Já a “sugestão” ao cliente, por parte
Questão bem pertinente. Consta ser facultativo, mas no fim vem o total, como devido (due)… Quem se dá ao ‘incómodo’ (sovina, segredariam lá dentro) de recusar e pedir nova factura?
Eu sou a favor da gorjeta (se ficar minimamente satisfeito com o serviço), mas como acto absolutamente espontâneo e sem sujeição a percentagem…
E, quanto ao relato, bonito!
Conclusão do meu comentário – Margarida Chagas Lopes:
…Já a “sugestão” ao cliente, por parte do restaurante, de deixar gorjeta, só posso interpretar como a admissão implícita de que tem consciência de pagar mal aos empregados e parece-me pouco ético.
Assunto de grande atualidade. Também não concordo com a gorjeta incluída na fatura. Só espontaneamente se o serviço o justificar.
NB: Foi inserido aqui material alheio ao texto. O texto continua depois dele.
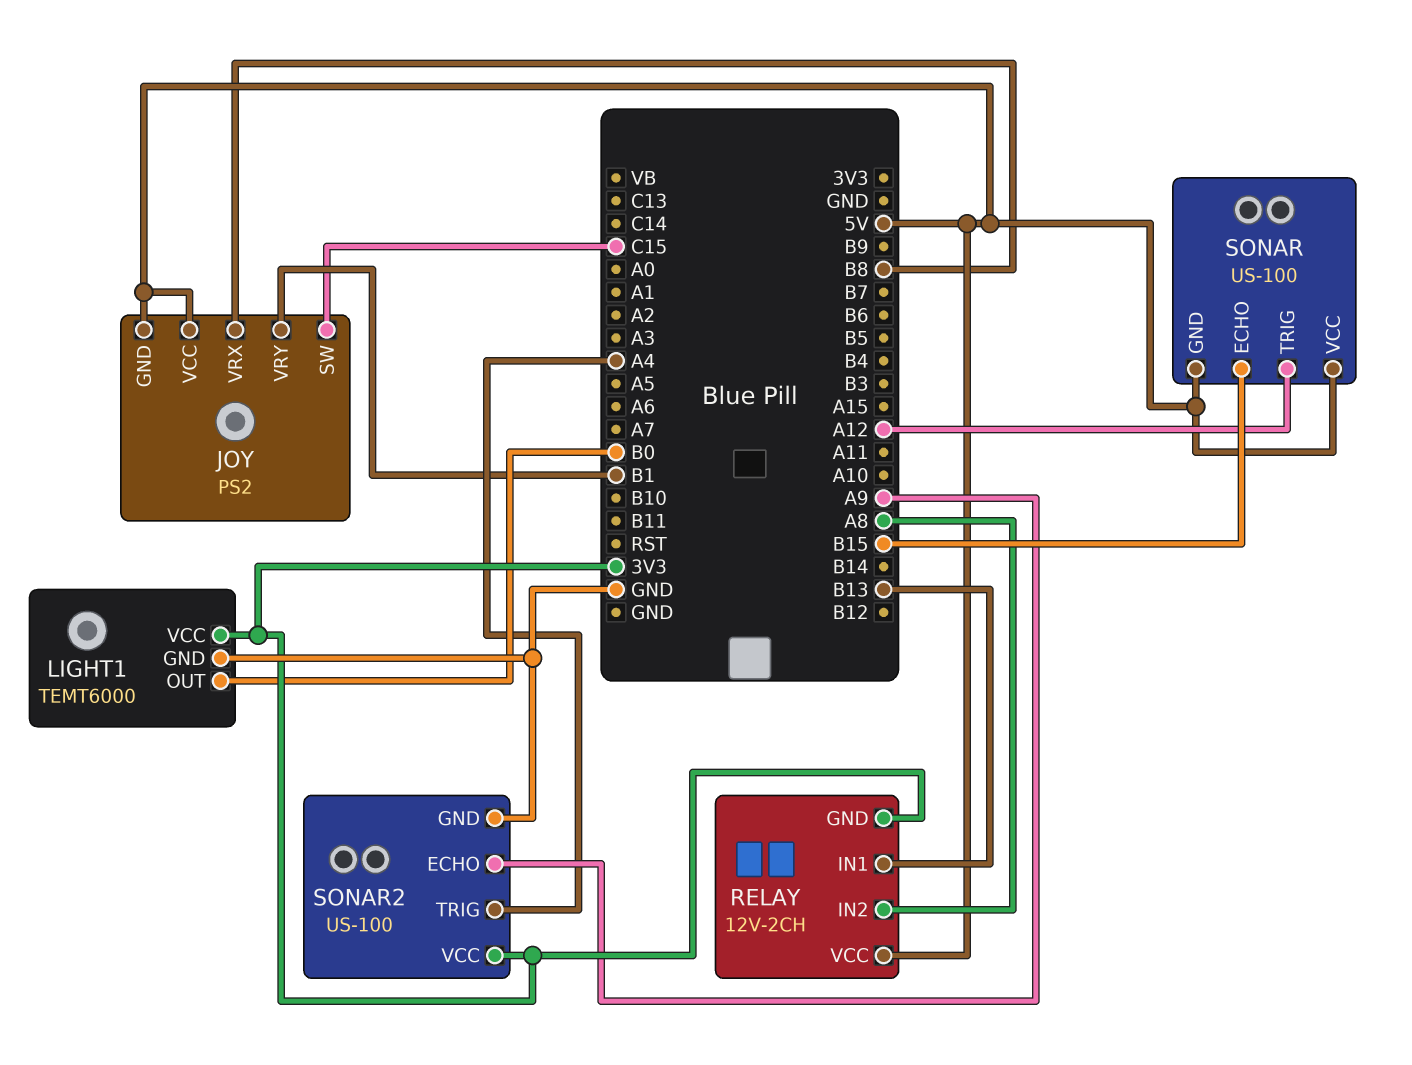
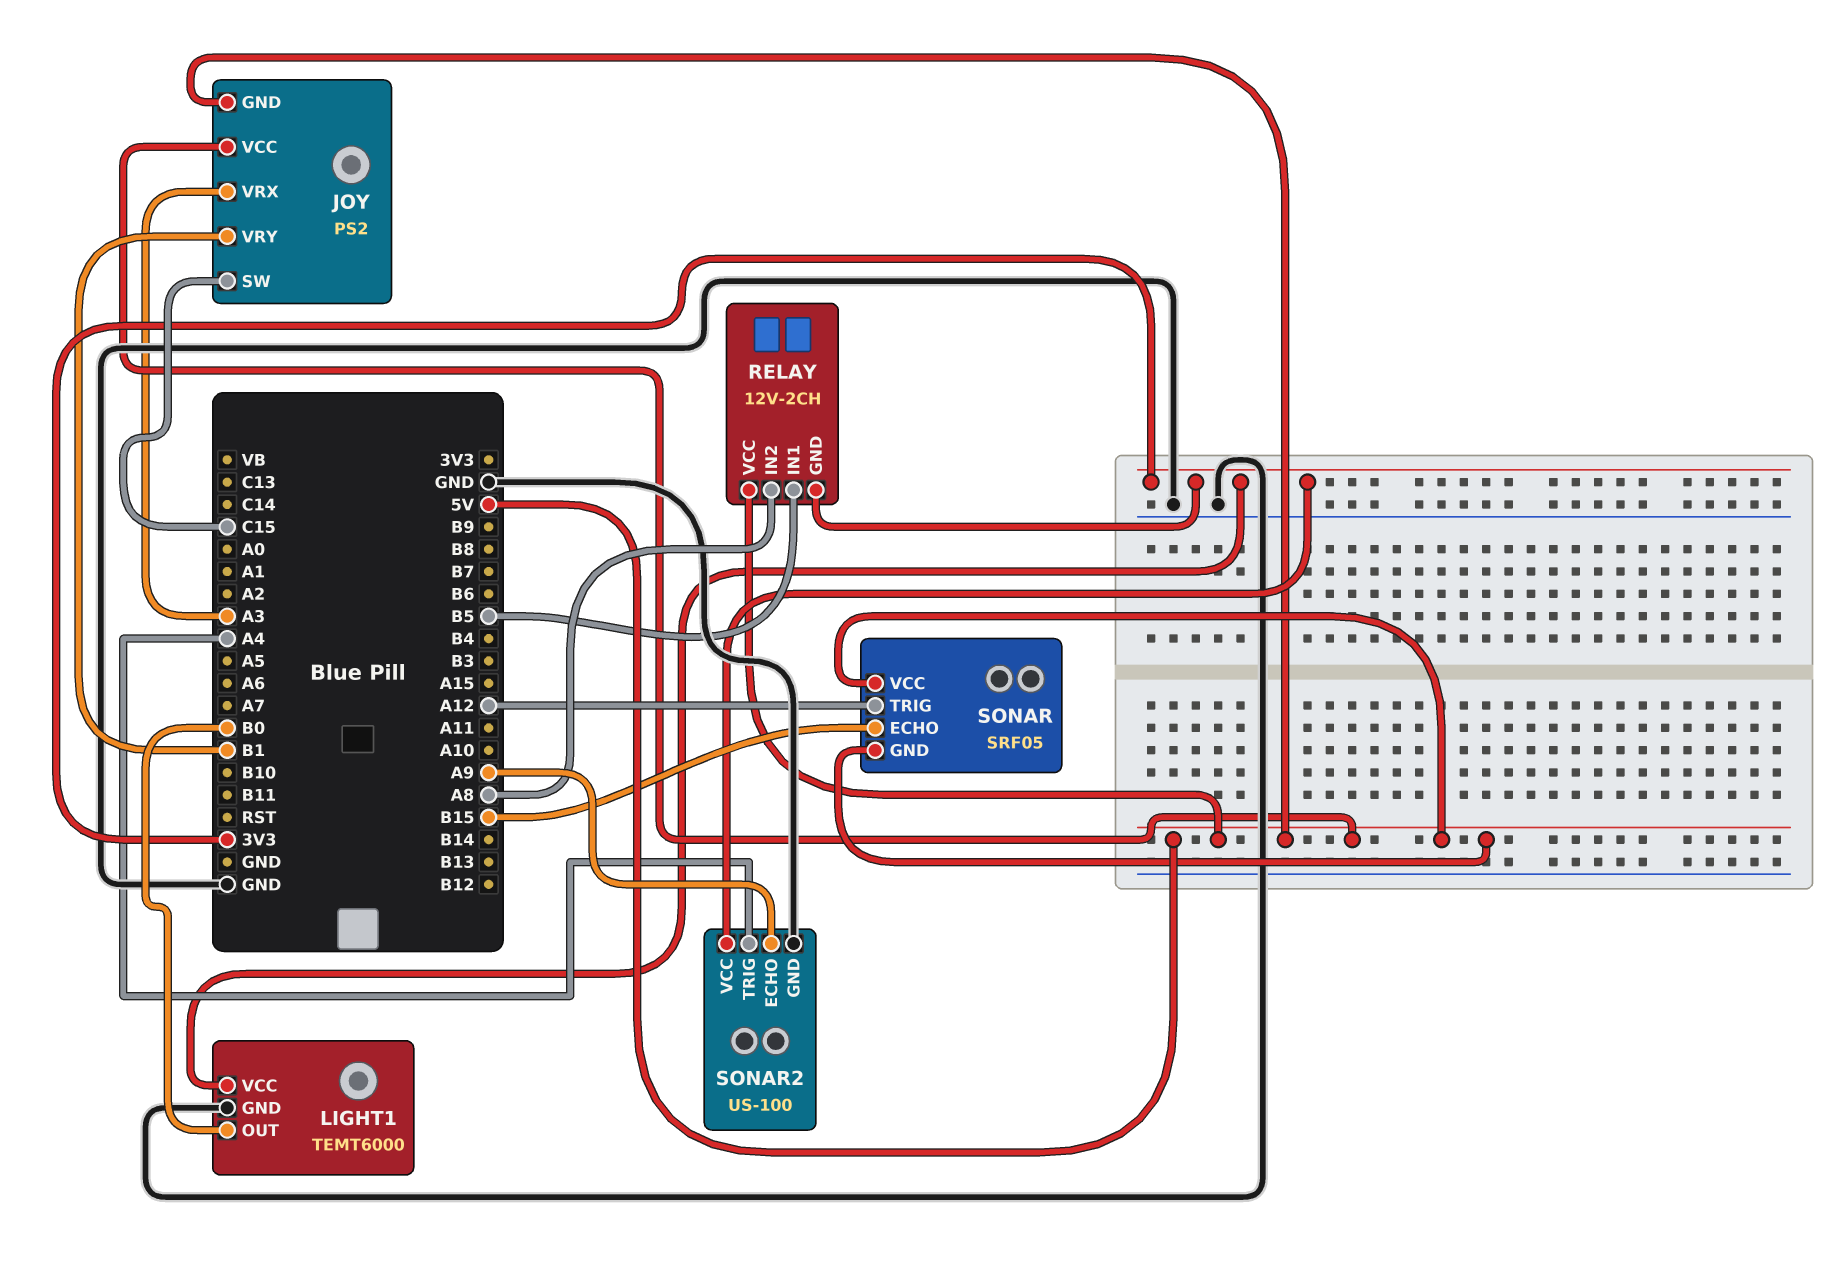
JOY pin VRX: B8 -> A3
RELAY pin IN1: B13 -> B5
SONAR: US-100 -> SRF05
A meu ver, é sempre mais simpática a caixinha com ranhura estrategicamente colocada. Como se está a pagar por via digital e como a gorjeta é algo de complementar e pessoal, alguns estabelecimentos já disponibilizam a função de a gorjeta ser faturada à parte. Ainda sou do tempo – não sei como é agora – em que, na roleta, a gorjeta era anunciada alto e bom som: ‘Gratificação!’